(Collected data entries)
########

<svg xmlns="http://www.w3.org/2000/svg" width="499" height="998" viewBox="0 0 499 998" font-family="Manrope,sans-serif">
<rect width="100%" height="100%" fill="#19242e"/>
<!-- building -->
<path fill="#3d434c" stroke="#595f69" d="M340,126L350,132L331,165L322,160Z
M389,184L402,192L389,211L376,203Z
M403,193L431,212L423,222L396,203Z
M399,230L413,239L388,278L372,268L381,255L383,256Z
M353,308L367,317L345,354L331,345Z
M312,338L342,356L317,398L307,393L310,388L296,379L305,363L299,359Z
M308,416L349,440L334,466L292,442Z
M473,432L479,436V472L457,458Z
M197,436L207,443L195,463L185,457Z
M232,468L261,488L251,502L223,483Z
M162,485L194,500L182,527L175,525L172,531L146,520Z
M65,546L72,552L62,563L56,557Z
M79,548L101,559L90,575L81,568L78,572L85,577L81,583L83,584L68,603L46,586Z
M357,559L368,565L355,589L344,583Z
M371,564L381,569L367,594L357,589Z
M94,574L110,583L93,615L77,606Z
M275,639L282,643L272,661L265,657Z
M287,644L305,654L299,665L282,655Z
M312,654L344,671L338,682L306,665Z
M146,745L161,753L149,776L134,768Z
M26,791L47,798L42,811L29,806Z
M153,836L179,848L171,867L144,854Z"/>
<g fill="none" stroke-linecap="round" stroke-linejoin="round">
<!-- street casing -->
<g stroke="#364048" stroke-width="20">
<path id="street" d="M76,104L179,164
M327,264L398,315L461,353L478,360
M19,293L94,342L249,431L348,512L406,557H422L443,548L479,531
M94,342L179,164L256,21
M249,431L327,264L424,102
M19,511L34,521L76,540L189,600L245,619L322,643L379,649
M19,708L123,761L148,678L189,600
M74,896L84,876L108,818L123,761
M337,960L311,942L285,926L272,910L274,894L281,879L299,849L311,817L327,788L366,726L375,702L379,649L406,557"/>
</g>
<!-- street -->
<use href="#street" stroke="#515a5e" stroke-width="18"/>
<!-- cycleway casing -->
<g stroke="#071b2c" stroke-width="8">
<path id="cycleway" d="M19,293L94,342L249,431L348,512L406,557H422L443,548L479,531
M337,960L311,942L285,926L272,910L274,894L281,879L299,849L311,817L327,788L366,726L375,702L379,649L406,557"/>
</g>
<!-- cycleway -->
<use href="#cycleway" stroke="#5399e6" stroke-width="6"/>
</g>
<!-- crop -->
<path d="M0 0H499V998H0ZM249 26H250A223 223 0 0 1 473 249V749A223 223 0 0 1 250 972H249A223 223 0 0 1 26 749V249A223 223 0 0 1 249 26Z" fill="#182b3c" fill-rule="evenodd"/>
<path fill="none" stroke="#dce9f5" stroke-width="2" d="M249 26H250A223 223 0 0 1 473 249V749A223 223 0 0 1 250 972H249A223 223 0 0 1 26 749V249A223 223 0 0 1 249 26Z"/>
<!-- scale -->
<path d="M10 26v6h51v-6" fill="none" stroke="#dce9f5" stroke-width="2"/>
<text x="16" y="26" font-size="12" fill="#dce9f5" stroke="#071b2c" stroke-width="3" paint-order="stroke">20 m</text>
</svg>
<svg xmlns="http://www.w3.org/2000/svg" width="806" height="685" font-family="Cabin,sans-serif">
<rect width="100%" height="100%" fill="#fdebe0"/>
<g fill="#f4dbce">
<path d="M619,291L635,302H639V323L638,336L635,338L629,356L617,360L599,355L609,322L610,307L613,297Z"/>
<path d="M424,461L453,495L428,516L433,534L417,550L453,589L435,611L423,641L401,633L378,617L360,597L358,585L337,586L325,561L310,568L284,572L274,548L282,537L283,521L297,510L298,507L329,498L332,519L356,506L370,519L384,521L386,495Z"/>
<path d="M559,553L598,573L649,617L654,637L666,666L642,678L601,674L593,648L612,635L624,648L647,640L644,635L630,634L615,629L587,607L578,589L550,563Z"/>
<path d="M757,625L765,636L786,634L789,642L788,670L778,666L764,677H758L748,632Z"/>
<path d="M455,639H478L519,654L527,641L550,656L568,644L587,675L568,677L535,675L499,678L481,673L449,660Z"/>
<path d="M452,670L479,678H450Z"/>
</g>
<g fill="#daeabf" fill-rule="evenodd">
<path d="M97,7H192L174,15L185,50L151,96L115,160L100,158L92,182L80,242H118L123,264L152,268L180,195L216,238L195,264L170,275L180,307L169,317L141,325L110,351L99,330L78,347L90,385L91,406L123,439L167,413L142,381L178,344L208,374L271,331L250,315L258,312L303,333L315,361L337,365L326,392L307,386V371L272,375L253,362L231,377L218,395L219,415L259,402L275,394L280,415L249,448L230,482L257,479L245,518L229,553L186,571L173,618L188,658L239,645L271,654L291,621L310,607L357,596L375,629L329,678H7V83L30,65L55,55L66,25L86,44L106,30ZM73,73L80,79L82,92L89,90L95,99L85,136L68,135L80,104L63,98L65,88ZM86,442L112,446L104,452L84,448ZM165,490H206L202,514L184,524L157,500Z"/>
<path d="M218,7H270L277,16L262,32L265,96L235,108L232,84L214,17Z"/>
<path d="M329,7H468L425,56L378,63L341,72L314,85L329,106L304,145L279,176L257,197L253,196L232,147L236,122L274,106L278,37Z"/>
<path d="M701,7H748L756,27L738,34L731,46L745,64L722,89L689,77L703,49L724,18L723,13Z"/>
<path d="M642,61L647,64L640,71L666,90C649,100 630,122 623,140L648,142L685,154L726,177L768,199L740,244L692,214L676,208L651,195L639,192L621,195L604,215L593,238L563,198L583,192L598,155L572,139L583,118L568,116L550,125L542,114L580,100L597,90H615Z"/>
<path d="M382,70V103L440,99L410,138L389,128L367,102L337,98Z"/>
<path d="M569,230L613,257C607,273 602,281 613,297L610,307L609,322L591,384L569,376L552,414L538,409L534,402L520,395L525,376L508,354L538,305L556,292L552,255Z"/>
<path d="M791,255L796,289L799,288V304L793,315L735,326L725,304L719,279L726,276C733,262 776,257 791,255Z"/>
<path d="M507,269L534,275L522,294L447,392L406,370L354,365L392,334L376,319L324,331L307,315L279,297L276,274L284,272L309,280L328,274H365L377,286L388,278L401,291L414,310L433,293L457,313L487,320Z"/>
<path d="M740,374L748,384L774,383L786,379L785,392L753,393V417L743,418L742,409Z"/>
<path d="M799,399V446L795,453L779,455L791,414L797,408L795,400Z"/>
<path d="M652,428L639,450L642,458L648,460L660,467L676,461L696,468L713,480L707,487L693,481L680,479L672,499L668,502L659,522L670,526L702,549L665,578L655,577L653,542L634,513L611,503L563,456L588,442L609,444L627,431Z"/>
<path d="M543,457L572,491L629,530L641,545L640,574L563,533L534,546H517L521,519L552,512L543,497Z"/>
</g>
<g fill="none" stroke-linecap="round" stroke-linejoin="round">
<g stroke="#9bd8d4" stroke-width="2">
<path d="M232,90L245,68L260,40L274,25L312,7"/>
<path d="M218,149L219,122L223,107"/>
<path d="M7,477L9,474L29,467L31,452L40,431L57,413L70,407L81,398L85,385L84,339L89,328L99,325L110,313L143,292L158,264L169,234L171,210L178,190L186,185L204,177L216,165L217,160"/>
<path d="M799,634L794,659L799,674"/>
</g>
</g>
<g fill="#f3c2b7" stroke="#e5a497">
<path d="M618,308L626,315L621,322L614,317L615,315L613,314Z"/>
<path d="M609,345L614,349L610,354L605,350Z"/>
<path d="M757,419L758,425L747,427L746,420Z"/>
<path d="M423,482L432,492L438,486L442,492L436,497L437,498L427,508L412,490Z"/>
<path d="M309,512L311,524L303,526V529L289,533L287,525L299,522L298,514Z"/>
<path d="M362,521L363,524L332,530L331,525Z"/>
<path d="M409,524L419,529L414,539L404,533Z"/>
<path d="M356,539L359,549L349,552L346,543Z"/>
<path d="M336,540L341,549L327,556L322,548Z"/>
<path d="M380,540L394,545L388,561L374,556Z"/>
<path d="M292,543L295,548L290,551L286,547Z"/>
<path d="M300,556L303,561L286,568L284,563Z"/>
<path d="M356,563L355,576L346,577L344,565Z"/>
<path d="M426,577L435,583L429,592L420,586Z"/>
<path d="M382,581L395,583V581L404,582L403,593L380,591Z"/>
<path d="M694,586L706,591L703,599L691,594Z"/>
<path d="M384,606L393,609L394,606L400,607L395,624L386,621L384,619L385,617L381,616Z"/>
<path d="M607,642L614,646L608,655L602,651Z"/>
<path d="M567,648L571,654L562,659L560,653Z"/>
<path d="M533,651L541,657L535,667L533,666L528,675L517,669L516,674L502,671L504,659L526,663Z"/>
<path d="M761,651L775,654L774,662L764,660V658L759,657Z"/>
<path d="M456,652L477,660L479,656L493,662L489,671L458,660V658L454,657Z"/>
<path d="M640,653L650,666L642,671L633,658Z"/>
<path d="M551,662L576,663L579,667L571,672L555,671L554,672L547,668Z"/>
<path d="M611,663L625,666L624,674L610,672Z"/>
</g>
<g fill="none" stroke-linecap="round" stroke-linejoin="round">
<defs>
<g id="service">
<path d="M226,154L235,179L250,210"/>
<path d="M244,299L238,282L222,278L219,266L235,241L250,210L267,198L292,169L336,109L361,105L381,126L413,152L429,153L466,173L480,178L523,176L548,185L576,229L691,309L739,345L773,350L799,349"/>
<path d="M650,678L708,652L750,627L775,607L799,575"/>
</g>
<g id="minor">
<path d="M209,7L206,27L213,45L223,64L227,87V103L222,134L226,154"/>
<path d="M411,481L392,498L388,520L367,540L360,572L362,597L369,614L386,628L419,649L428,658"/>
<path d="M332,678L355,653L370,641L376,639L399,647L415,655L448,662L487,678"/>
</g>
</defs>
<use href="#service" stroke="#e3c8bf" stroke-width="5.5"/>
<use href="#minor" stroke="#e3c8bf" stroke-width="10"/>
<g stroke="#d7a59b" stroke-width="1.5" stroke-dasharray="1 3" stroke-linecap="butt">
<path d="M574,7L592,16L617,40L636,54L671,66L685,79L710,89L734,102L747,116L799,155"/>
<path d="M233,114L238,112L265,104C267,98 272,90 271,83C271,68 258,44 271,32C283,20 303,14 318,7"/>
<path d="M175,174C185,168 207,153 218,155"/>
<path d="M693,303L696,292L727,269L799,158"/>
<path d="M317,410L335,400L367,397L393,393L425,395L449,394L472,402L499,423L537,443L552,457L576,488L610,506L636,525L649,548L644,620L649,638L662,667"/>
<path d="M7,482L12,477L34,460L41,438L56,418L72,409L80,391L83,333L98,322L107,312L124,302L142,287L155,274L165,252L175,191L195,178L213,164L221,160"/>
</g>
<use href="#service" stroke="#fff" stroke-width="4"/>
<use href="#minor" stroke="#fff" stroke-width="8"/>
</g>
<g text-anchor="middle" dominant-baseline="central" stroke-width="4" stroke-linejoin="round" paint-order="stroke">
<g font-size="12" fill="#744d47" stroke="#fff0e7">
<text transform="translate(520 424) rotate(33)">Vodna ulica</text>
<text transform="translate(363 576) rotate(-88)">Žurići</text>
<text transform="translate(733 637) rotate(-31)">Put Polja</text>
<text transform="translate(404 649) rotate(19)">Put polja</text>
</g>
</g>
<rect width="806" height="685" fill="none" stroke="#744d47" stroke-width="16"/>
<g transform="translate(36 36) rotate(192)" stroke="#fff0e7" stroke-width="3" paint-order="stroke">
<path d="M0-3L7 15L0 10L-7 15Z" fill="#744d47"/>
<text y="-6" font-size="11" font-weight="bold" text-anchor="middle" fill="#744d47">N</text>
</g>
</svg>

########

**TASK PROMPT**. Among the entries above, the line containing "M26,791L47,798L42,811L29,806Z", the line containing "0H499V998H0ZM249 26H250A223 223", and all lines between them are to be restated word for word; nothing else belongs in the reply.

**TASK RESPONSE**.
M26,791L47,798L42,811L29,806Z
M153,836L179,848L171,867L144,854Z"/>
<g fill="none" stroke-linecap="round" stroke-linejoin="round">
<!-- street casing -->
<g stroke="#364048" stroke-width="20">
<path id="street" d="M76,104L179,164
M327,264L398,315L461,353L478,360
M19,293L94,342L249,431L348,512L406,557H422L443,548L479,531
M94,342L179,164L256,21
M249,431L327,264L424,102
M19,511L34,521L76,540L189,600L245,619L322,643L379,649
M19,708L123,761L148,678L189,600
M74,896L84,876L108,818L123,761
M337,960L311,942L285,926L272,910L274,894L281,879L299,849L311,817L327,788L366,726L375,702L379,649L406,557"/>
</g>
<!-- street -->
<use href="#street" stroke="#515a5e" stroke-width="18"/>
<!-- cycleway casing -->
<g stroke="#071b2c" stroke-width="8">
<path id="cycleway" d="M19,293L94,342L249,431L348,512L406,557H422L443,548L479,531
M337,960L311,942L285,926L272,910L274,894L281,879L299,849L311,817L327,788L366,726L375,702L379,649L406,557"/>
</g>
<!-- cycleway -->
<use href="#cycleway" stroke="#5399e6" stroke-width="6"/>
</g>
<!-- crop -->
<path d="M0 0H499V998H0ZM249 26H250A223 223 0 0 1 473 249V749A223 223 0 0 1 250 972H249A223 223 0 0 1 26 749V249A223 223 0 0 1 249 26Z" fill="#182b3c" fill-rule="evenodd"/>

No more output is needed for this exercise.